### SUPPLIED PASSAGE
Who's the Daddy? - A View From the Tory Party Conference With Nigel Farage

This week, I went to Manchester to the Tory party conference. Not as a Tory this time, but a happy Ukipper... The excellent IEA event - a 'Fag and a Pint With Nigel Farage' was a chance to showcase the man, our policies, our philosophy and where we stand on many issues. Again, the room was a little cosy and Nigel was on good form. The Tories were in denial that we were there.

This week, I went to Manchester to the Tory party conference. Not as a Tory this time, but a happy Ukipper.

First up is the Bruges Group meeting. At 1pm Farage strolls into the Town Hall, there is a media frenzy usually reserved for celebrities or Royalty. He is greeted by a rapturous applause and a standing ovation. He is calm and relaxed and genuinely liked by the audience.

A picture of Margaret Thatcher adorns the podium, gazing down at the assembled who, probably all to a man and woman, adored or at least admired her. Barry Legg, the chairman, is rightly angry with the Tories for refusing to publicise his event (Doesn't matter Barry, you got the biggest audience of any fringe meeting). John Redwood and co are a couple of doors along at the Selsdon Group meeting - a sort of anti-EU group.. Their room is empty.

Bill Cash is in the right corner (always, right, don't argue with me you nasty little peasants), Peter Oborne of the Daily Mail (I want to like you, I really do and I really respect Farage, but you're stealing Tory votes) sitting alongside him and Nigel Farage on the defence. It's a game of piggy in the middle at the first round of the Farage tour of the Tory party conference.

Bill Cash gives the first speech. He would like Ukip to stand down against Tory MPs to allow Dave to secure an overall majority otherwise our votes will stop him. He truly believes we are a one issue party and do not attract thirty per cent of our vote from other parties. He is conceited, arrogant, a born to rule Tory who sees Ukip as a fly in the ointment in his right to rule Government that he now finds he can't actually swat away. He is everything that is wrong about the Tory party and until they change people like him, they will decline even further.

And, do you know, he has never actually said he wants to leave the EU, he's more about carving an image for himself. I don't doubt that he is actually concerned about Eurocreep, after all he's the chairman of the European Scrutiny Committee - not much to do there then as 75-84% of our laws are enshrined into law before they hit his desk.

It got nasty, because Bill did.

Nigel reminds me of Lord Tebbitt, someone who always remained a gentelman, until he was rudely attacked. Nigel is the same.

Nigel pointed out to him that he voted against the Maastricht Treaty 47 times but when the final vote came, a vote of no confidence in John Major, he trooped through the lobby to vote with the government. He could have stopped Maastricht in its tracks but chose tribal loyalty over country. They could have eclipsed Ukip there and then.

Peter Oborne of the Daily Mail then appealed to us to stay a one issue party (there is a theme here) but when I asked a question from the floor, I pointed out to him that we have domestic politics because we stand candidates in local as well as Westminster elections. We are now the third party of politics and I urged all Tories in the room to vote for us, they seemed to agree. I asked him why he thought we shouldn't have domestic policies. It's to get a Conservative government he replied in a roundabout way and to get a referendum on Europe.

### THE PROBLEM
In the post about the Tory party conference, which committee does Bill Cash chair?

### INFORMATION GIVEN
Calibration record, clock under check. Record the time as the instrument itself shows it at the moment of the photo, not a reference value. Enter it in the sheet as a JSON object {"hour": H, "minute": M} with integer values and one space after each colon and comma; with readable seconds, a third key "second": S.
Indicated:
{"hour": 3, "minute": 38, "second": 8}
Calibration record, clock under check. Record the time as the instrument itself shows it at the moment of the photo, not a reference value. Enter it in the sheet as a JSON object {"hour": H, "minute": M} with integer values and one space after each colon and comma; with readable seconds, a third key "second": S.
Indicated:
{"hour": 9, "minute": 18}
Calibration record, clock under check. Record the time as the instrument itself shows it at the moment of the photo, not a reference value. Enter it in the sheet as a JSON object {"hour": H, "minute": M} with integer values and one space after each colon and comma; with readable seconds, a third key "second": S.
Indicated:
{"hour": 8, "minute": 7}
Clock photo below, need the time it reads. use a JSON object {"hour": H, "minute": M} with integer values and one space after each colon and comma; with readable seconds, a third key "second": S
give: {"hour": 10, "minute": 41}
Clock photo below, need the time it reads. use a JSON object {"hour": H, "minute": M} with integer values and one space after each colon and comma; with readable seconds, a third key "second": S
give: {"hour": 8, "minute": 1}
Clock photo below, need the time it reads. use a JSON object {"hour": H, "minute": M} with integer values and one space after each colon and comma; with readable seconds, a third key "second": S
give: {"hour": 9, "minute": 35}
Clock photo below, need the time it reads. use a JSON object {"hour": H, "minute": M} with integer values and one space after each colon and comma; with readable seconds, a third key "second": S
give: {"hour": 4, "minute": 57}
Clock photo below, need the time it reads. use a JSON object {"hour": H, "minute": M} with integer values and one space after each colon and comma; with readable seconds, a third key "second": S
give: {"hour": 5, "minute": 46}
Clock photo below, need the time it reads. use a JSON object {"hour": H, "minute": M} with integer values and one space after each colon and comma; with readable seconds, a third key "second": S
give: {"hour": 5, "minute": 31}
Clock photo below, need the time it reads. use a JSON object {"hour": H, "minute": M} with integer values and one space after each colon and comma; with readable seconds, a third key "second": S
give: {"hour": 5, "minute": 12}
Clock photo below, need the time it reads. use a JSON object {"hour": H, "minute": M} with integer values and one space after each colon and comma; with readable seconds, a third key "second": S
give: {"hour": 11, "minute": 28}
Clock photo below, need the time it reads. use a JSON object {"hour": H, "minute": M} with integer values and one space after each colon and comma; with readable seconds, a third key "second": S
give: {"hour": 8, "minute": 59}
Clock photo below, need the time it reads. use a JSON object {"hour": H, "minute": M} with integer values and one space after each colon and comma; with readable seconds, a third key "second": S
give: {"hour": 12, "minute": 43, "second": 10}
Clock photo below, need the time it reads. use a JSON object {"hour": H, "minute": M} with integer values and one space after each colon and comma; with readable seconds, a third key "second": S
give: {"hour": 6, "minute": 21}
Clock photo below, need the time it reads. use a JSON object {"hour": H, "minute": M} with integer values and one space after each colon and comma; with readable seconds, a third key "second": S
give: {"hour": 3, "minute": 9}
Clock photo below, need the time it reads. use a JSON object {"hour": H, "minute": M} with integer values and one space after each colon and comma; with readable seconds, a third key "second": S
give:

### WRITTEN SOLUTION
The European Scrutiny Committee.